Some years ago my husband began collecting World War Two letters from soldiers who were writing home. I did a photo transfer of one of these letters onto a canvas board and it has been in my studio for several years waiting for the moment when I would find a purpose for it.
With this as the ground, I painted the board and rubbed it down many times giving the effect of layers and layers, much like paint work in an old house. The top half of the painting is pink and infantile, the bottom half is black. The halves are separated and distanced by a rich gold band that connects the two but the image only works because light is there with the dark. The painting is uncluttered as that of a life paired down and the words are barely visible beneath the layers of paint, hinting at life nearly snuffed out, of a past and a memory fading away. The gold line foams and swells into the upper and lower halves of the painting suggesting the boundless nature of our inner spirit or the Divine Life that resides within us all. How much is visible of the gold within, is up to us and the grace of God. ‘The people walking in darkness have seen a great light; on those living in the land of deep darkness a light has dawned.’ (Isaiah 9:2)

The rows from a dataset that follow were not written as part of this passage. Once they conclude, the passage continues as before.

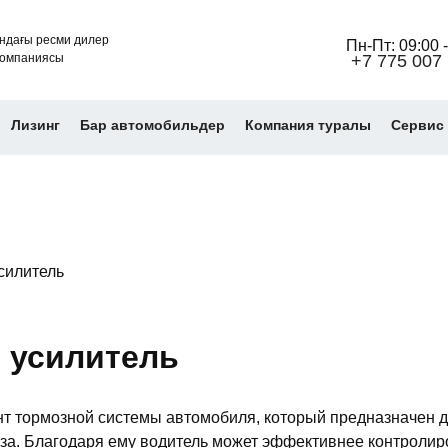
ндағы ресми дилер
Пн-Пт: 09:00 -
омпаниясы
+7 775 007 
Лизинг
Бар автомобильдер
Компания туралы
Cервис 
силитель
 усилитель
т тормозной системы автомобиля, который предназначен 
оза. Благодаря ему водитель может эффективнее контролир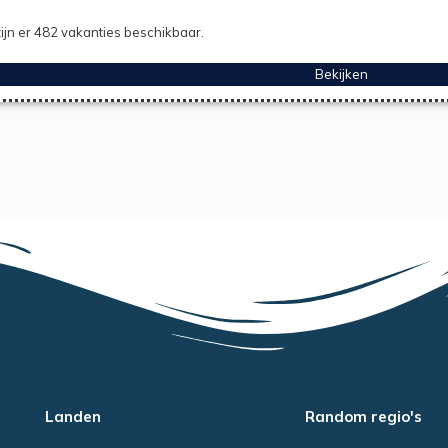
ijn er 482 vakanties beschikbaar.
Bekijken
Landen
Random regio's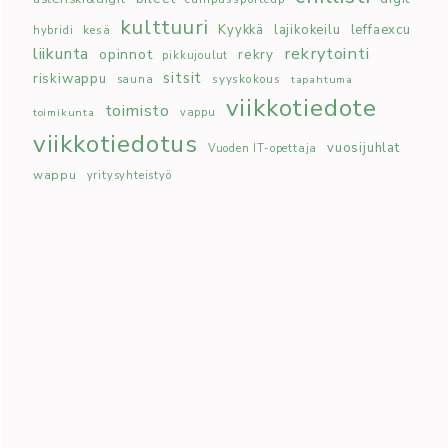
kulttuuri
Kyykkä
lajikokeilu
leffaexcu
kesä
hybridi
rekrytointi
liikunta
opinnot
rekry
pikkujoulut
sitsit
riskiwappu
syyskokous
sauna
tapahtuma
viikkotiedote
toimisto
toimikunta
vappu
viikkotiedotus
vuosijuhlat
Vuoden IT-opettaja
wappu
yritysyhteistyö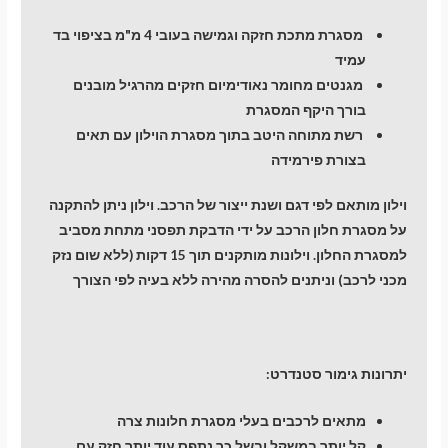
מסגרת מתכת חזקה וגמישה בעובי 4 מ"מ בציפוי בד
עמיד
מגנטים מחומר נאודימיום חזקים מהרגיל מובנים
בורך היקף המסגרת
רשת מתוחה היטב בתוך מסגרת הוילון עם תאים
בצורת פירמידה
וילון מותאם לפי דגם ושנת ייצור של הרכב. וילון ניתן להתקנה
על מסגרת חלון הרכב על ידי הדבקת תפסני מתחת מסביב
למסגרת החלון. וילונות מותקנים תוך 15 דקות (ללא שום נזק
מכני לרכב) וניתנים להסרה מהירה ללא בעיה לפי הצורך
יתרונות גימור סטנדרט:
מתאים לרכבים בעלי מסגרת חלונות צרה
קל יותר במשקל ובשל כך נתפס עוד יותר חזק עם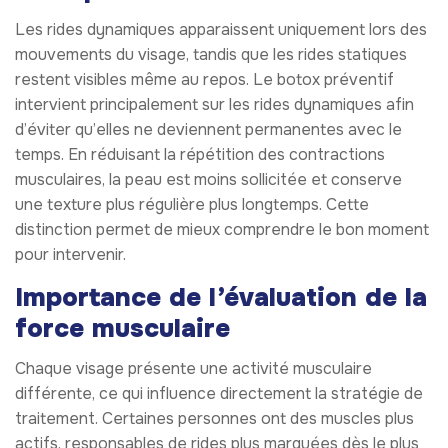
Les rides dynamiques apparaissent uniquement lors des
mouvements du visage, tandis que les rides statiques
restent visibles même au repos. Le botox préventif
intervient principalement sur les rides dynamiques afin
d’éviter qu’elles ne deviennent permanentes avec le
temps. En réduisant la répétition des contractions
musculaires, la peau est moins sollicitée et conserve
une texture plus régulière plus longtemps. Cette
distinction permet de mieux comprendre le bon moment
pour intervenir.
Importance de l’évaluation de la
force musculaire
Chaque visage présente une activité musculaire
différente, ce qui influence directement la stratégie de
traitement. Certaines personnes ont des muscles plus
actifs, responsables de rides plus marquées dès le plus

You can find you can find the words, and a short reflective essay on this poem in Waiting on the Word, which is now also available on Kindle
THE seas are quiet when the winds give o’er;
So calm are we when passions are no more.
For then we know how vain it was to boast
Of fleeting things, so certain to be lost.
Clouds of affection from our younger eyes
Conceal that emptiness which age descries.
The soul’s dark cottage, batter’d and decay’d,
Lets in new light through chinks that Time hath made:
Stronger by weakness, wiser men become
As they draw near to their eternal home.
Leaving the old, both worlds at once they view
That stand upon the threshold of the new.